Any way, from an acting perspective, both Kevin Spacey and Jeff Bridges are favorite actors of mine from earlier works. The first performance of Spacey's that I can recall being extremely impressed with was from the Usual Suspects. For those of you not familiar with U.S., I highly recommend watching it. Everyone else knows why I love the film, and in particular why I love Spacey's role.  Enough said. Bridges goes back further with me, however.  I first saw and was impressed by Bridges in Starman. Yes, it's another sci-fi flick, this time with Bridges playing an alien that created a human body from DNA taken from a hair sample of a grieving widow. Perhaps it was Bridge's ability to play a complete innocent in that film that links me to his character in K-PAX, a know it all psychiatrist that is learning to be human from someone claiming to be an alien.

I find the little details of this movie fascinating; piecing together the plot points and hints to this story is rewarding. You can easily make the case that Prot, Spacey's character, is merely insane, but much of what he does and says is makes his claims equally plausible. Perhaps the most interesting thing about the film is the complete lack of special effects: it's a science fiction thinker rather than thriller.It tugs at your heart and mind rather than blowing you away with dazzling 3D effects. K-PAX, in my mind, will forever be a better science fiction film than Avatar was, despite the huge difference in production costs. Hell, I'd go as far as to say it's a far better film period. (I'm not ragging on Avatar, it was nice, but it wasn't what everyone hyped it up to be.)
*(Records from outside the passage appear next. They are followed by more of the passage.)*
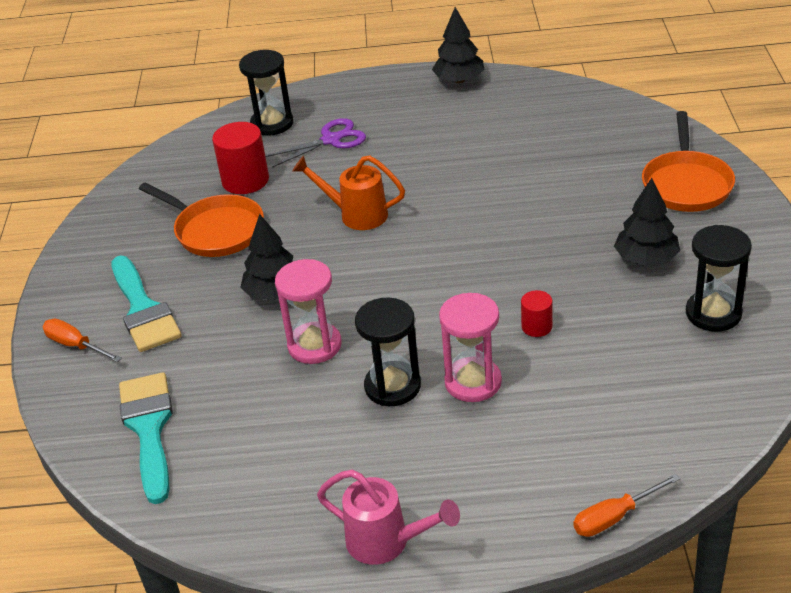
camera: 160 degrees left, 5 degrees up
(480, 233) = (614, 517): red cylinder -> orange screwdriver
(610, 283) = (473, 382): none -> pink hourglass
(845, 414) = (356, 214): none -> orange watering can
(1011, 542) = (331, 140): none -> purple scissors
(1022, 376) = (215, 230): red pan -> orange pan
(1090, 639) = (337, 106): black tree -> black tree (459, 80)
Even the tragic parts of the film, the murder of Robert Porter's family, touches you, as you feel the anger, sorrow, loss and despair that he did. You fully understand his loss of will to live as he wanders to the river behind his home to die.

Then the film turns around and offers hope: though Prot leaves, he seems to have taken Bess along with him. The psych ward where they've been living during the film is seemingly inescapable, so how could any one leave? Yet Bess is certainly gone, while Prot leaves behind the body of Robert Porter to be cared for by Bridge's character. That's in addition to help Prot has given to a number of patients, allowing some to go free into the world again after years of confinement.

K-PAX touches me emotionally, and despite my awareness of how and why it's doing it, it manages to do it nonetheless. That's what a good movie or story should do, and I wish there were more films like it.